Passive Residual Income, Here’s What You Need To Know


What is passive residual income? Passive residual income aka passive or residual income refers to income whether rent, commission or royalties received a regular bases. The income is generated with very little or even no effort. Of all the income types available passive residual income can be best described as easy money.

Other possible definition- Another definition of passive residual income refers to money’s left after all debts have been paid in terms of clothing accounts, water and electricity bills or mortgages. In case of fully settled accounts, the amounts allocated toward these debts will also be regarded residual income. A very important distinction must be made between the different definitions of passive residual income, to understand the entire concept of this income types.

Advantages of residual income- Advantages of residual income include working hours and location freedom, no answering to a boss everyday, income is not dependant upon working hours and can be generated at any time of day or night including public holidays, the amount of income varies, retirement funding is easy, incomes streams can be diversified and you will get more time to relax and spend with your family and friends.

Con’s of the income type- The pro’s to the income type definitely outweigh the con’s. The only real problem with passive residual income is its potential to be used to entice naive internet users to get caught up in fraudulent internet scams. Some users may also advertise and sell all kinds of self- published ebooks containing advice and know-how of little to no value.

What are some of the passive residual income types to choose from?- Income sources include rental income, royalties, online ad income, dividends and interest on stock and bonds, pensions, retirement funding and patent income.

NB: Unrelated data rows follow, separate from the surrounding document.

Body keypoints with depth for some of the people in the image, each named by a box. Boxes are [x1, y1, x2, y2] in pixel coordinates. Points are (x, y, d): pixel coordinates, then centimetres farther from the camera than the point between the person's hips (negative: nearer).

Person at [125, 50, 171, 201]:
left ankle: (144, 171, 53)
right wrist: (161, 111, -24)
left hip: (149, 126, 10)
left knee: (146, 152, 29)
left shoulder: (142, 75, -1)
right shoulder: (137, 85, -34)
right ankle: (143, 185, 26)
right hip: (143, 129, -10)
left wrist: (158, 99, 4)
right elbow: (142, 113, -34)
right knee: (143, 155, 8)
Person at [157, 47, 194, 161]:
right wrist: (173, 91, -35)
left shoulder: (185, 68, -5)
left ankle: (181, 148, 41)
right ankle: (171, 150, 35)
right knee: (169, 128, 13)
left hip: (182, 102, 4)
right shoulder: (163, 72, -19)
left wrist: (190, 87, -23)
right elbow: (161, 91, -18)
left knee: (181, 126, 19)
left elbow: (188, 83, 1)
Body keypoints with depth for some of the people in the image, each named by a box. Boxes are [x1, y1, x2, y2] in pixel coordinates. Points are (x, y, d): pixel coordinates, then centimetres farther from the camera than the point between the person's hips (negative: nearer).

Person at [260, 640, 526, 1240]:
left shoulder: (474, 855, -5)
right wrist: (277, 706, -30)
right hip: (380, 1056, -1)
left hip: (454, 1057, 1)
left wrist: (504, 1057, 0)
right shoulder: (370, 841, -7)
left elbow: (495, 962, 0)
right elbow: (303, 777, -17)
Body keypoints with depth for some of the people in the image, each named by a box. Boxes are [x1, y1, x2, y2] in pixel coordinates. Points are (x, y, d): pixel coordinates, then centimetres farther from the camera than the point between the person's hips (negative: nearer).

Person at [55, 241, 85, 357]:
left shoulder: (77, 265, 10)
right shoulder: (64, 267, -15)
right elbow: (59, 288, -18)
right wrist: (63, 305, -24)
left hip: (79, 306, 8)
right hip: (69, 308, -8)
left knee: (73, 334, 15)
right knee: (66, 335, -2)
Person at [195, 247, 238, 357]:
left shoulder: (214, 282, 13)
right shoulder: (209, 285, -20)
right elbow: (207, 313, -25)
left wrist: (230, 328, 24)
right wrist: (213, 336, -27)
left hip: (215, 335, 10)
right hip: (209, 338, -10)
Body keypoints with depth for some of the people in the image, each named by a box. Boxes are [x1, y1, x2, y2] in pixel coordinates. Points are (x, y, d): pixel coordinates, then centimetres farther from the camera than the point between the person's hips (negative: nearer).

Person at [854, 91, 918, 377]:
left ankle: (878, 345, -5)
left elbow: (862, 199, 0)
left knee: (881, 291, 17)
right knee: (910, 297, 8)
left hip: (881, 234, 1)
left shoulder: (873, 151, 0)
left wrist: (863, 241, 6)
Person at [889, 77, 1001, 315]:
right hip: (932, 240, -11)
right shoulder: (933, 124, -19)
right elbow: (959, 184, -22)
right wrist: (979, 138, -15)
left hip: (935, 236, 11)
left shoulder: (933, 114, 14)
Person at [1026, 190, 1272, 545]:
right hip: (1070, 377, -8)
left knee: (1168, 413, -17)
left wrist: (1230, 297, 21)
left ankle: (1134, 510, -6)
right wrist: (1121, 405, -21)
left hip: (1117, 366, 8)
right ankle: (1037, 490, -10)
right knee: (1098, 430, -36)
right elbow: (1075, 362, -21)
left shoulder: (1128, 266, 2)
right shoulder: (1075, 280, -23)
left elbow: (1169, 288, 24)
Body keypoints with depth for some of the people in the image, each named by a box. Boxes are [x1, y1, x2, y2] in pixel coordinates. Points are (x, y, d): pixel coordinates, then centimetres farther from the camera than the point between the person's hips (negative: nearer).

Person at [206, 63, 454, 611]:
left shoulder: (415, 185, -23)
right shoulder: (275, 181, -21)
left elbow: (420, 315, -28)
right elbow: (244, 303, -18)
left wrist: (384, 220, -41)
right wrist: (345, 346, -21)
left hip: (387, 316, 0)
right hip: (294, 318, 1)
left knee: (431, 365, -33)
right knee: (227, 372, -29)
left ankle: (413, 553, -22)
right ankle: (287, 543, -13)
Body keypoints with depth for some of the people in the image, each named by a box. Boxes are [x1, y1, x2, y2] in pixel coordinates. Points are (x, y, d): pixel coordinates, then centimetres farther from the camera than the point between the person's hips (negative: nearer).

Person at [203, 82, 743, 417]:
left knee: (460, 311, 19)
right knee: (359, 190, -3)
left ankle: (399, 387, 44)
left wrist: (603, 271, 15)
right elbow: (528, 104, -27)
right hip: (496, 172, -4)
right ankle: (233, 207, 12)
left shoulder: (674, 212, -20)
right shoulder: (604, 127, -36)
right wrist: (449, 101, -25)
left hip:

Why the internet?- The internet has become the most lucrative, money-making vehicle in the world giving great real value free to web users. Free value includes information, education and entertainment. Entrepreneurs and advertisers have identified the internet as one of the most viable business models to sell services and content since the start of web commercialization. Online businesses are inexpensive to start, overheads are minimal, software is often free and little to no office space is required.

Defining affiliate programmes- Affiliate programmes pay people, referred to as members to advertise merchant products on their behalf for either an once off or recurring commissions, depending on the programme type. The level of income is entirely dependant on members advertising performance.

What’s the diffs between affiliate programmes and passive residual programmes?- Affiliate programmes pay once of commissions. Passive residual income programmes pay recurring commission.

Types of Affiliate programmes- You can choose from any of the follow three affiliate programme types available including Pay Per Click which pays referrer according to merchant website visits, Pay Per Sale which pays referrer percentage of successful referred sales and Pay Per Lead which pays referrer for trade leads.